Is cuda::SURF_cuda faster than cv::xfeatures2d::SURF? [closed]
I'm trying to build opencv with CUDA support to compare cuda::SURF_CUDA
with cv::xfeatures2d::SURF
, but it's challenging.
However, suppose that I want to get SURF descriptors for an high performance, real time application. Yeah yeah, I know that FAST, or ORB are more suitable descriptors, but they're binaries and I need euclidean descriptors.
Anyway, the point is that I want to know which of these two implementations is faster given only one (query) image. I think it's important because someone told me that CUDA is reasonable to use only when a lot of images has to be processed, since the time to load them in the GPU memory becomes small compared to the time for computing descriptors, but I don't know if this is true.
Another reason because I post this is that I have only one NVIDIA GT755m, which is not an high-level GPU, and so my results could be not so good for this reason.
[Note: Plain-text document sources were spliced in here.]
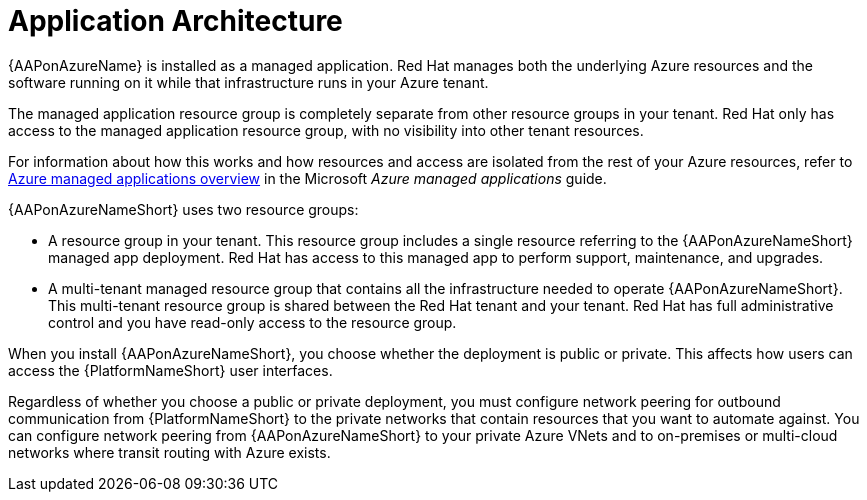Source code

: [id="con-aap-azure-architecture"]

= Application Architecture

{AAPonAzureName} is installed as a managed application.
Red Hat manages both the underlying Azure resources and the software running on it while that infrastructure runs in your Azure tenant.

The managed application resource group is completely separate from other resource groups in your tenant.
Red Hat only has access to the managed application resource group, with no visibility into other tenant resources.

For information about how this works and how resources and access are isolated from the rest of your Azure resources, refer to link:https://docs.microsoft.com/en-us/azure/azure-resource-manager/managed-applications/overview[Azure managed applications overview] in the Microsoft _Azure managed applications_ guide.

{AAPonAzureNameShort} uses two resource groups:

* A resource group in your tenant. This resource group includes a single resource referring to the {AAPonAzureNameShort} managed app deployment.
Red Hat has access to this managed app to perform support, maintenance, and upgrades.
* A multi-tenant managed resource group that contains all the infrastructure needed to operate {AAPonAzureNameShort}. This multi-tenant resource group is shared between the Red Hat tenant and your tenant. Red Hat has full administrative control and you have read-only access to the resource group.

When you install {AAPonAzureNameShort}, you choose whether the deployment is public or private.
This affects how users can access the {PlatformNameShort} user interfaces.

Regardless of whether you choose a public or private deployment, you must configure network peering for outbound communication from {PlatformNameShort} to the private networks that contain resources that you want to automate against.
You can configure network peering from {AAPonAzureNameShort} to your private Azure VNets and to on-premises or multi-cloud networks where transit routing with Azure exists.

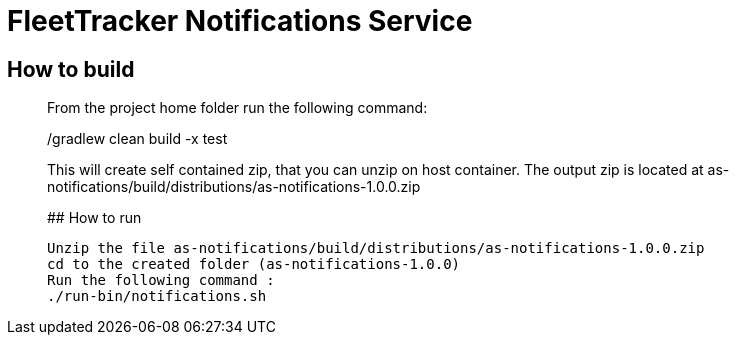 # FleetTracker Notifications Service

## How to build
_______________
From the project home folder run the following command:

./gradlew clean build -x test

This will create self contained zip, that you can unzip on host container. The output zip is located at
as-notifications/build/distributions/as-notifications-1.0.0.zip

## How to run
-----------
Unzip the file as-notifications/build/distributions/as-notifications-1.0.0.zip 
cd to the created folder (as-notifications-1.0.0)
Run the following command : 
./run-bin/notifications.sh
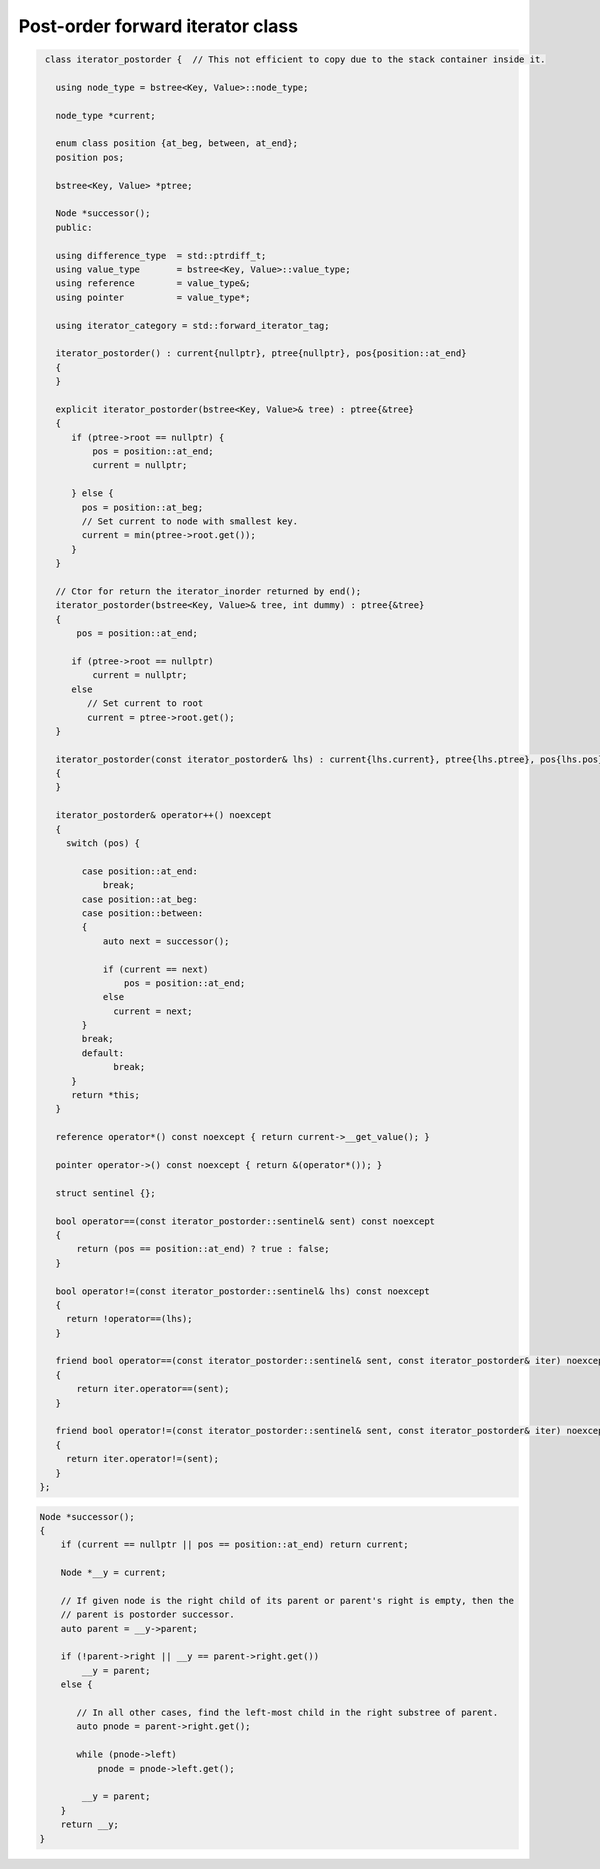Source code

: Post-order forward iterator class
+++++++++++++++++++++++++++++++++

.. todo:: Add comments

.. code-block:: cpp

    class iterator_postorder {  // This not efficient to copy due to the stack container inside it.
   
      using node_type = bstree<Key, Value>::node_type;
   
      node_type *current;

      enum class position {at_beg, between, at_end};
      position pos;
  
      bstree<Key, Value> *ptree;
    
      Node *successor(); 
      public:
   
      using difference_type  = std::ptrdiff_t; 
      using value_type       = bstree<Key, Value>::value_type; 
      using reference        = value_type&; 
      using pointer          = value_type*;
          
      using iterator_category = std::forward_iterator_tag; 
    
      iterator_postorder() : current{nullptr}, ptree{nullptr}, pos{position::at_end}
      {
      }

      explicit iterator_postorder(bstree<Key, Value>& tree) : ptree{&tree}
      {
         if (ptree->root == nullptr) {
             pos = position::at_end; 
             current = nullptr;

         } else { 
           pos = position::at_beg;
           // Set current to node with smallest key.
           current = min(ptree->root.get());
         }
      }

      // Ctor for return the iterator_inorder returned by end();  
      iterator_postorder(bstree<Key, Value>& tree, int dummy) : ptree{&tree}
      {
          pos = position::at_end; 
          
         if (ptree->root == nullptr) 
             current = nullptr;
         else 
            // Set current to root 
            current = ptree->root.get();
      }
     
      iterator_postorder(const iterator_postorder& lhs) : current{lhs.current}, ptree{lhs.ptree}, pos{lhs.pos}
      {
      }
      
      iterator_postorder& operator++() noexcept 
      {
        switch (pos) {
      
           case position::at_end:
               break;
           case position::at_beg:
           case position::between:
           {
               auto next = successor();

               if (current == next) 
                   pos = position::at_end;
               else
                 current = next; 
           }
           break;
           default:
                 break;
         } 
         return *this;
      }
        
      reference operator*() const noexcept { return current->__get_value(); } 
      
      pointer operator->() const noexcept { return &(operator*()); } 
      
      struct sentinel {}; 
   
      bool operator==(const iterator_postorder::sentinel& sent) const noexcept
      {
          return (pos == position::at_end) ? true : false; 
      }
      
      bool operator!=(const iterator_postorder::sentinel& lhs) const noexcept
      {
        return !operator==(lhs);    
      }
 
      friend bool operator==(const iterator_postorder::sentinel& sent, const iterator_postorder& iter) noexcept
      {
          return iter.operator==(sent); 
      }
      
      friend bool operator!=(const iterator_postorder::sentinel& sent, const iterator_postorder& iter) noexcept
      {
        return iter.operator!=(sent); 
      }
   };

.. code-block:: cpp

.. todo:: Add comments

.. code-block:: cpp

    Node *successor(); 
    {
        if (current == nullptr || pos == position::at_end) return current;
         
        Node *__y = current;
      
        // If given node is the right child of its parent or parent's right is empty, then the 
        // parent is postorder successor. 
        auto parent = __y->parent; 
       
        if (!parent->right || __y == parent->right.get()) 
            __y = parent; 
        else {
       
           // In all other cases, find the left-most child in the right substree of parent. 
           auto pnode = parent->right.get(); 
        
           while (pnode->left) 
               pnode = pnode->left.get(); 
    
            __y = parent;
        }          
        return __y;
    }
On the other hand, I'm trying to improve the parallel section of cv::xfeatures2d::SURF
(and test it on a Xeon Phi with 64 cores).
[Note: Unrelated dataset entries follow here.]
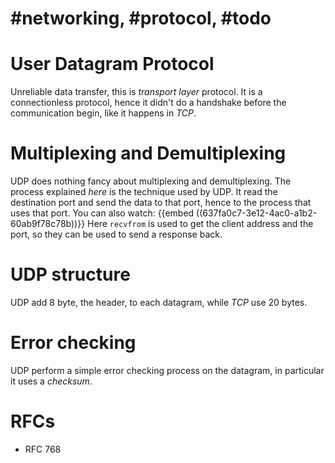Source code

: * #networking, #protocol, #todo
* User Datagram Protocol
Unreliable data transfer, this is [[transport layer]] protocol.
It is a connectionless protocol, hence it didn't do a handshake before the communication begin, like it happens in [[TCP]].
* Multiplexing and Demultiplexing
UDP does nothing fancy about multiplexing and demultiplexing.
The process explained [[transport layer][here]] is the technique used by UDP.
It read the destination port and send the data to that port, hence to the process that uses that port.
You can also watch:
 {{embed ((637fa0c7-3e12-4ac0-a1b2-60ab9f78c78b))}}
Here ~recvfrom~ is used to get the client address and the port, so they can be used to send a response back.
* UDP structure
UDP add 8 byte, the header, to each datagram, while [[TCP]] use 20 bytes.
[[../assets/udp-header-structure.png]]
* Error checking
UDP perform a simple error checking process on the datagram, in particular it uses a [[checksum]].
* RFCs
+ RFC 768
if you have a 64 core machine, then skip the CUDA part. I did some tests in object detection, where my 32 core system easily beats a GPU with 1GB of onboard memory for processing... TBB for example will better divide your data then indeed crossing that CPU-GPU bottleneck each time.
@StevenPuttemans thanks for your comment. Are you telling me that the plain
cv::xfeatures2d::SURF
using TBB beatscv::cuda::SURF_CUDA
in your case?Yes it does, but again it depends from function to function. There is a lot of internal optimizations around, just be sure to built OpenCV and activate it.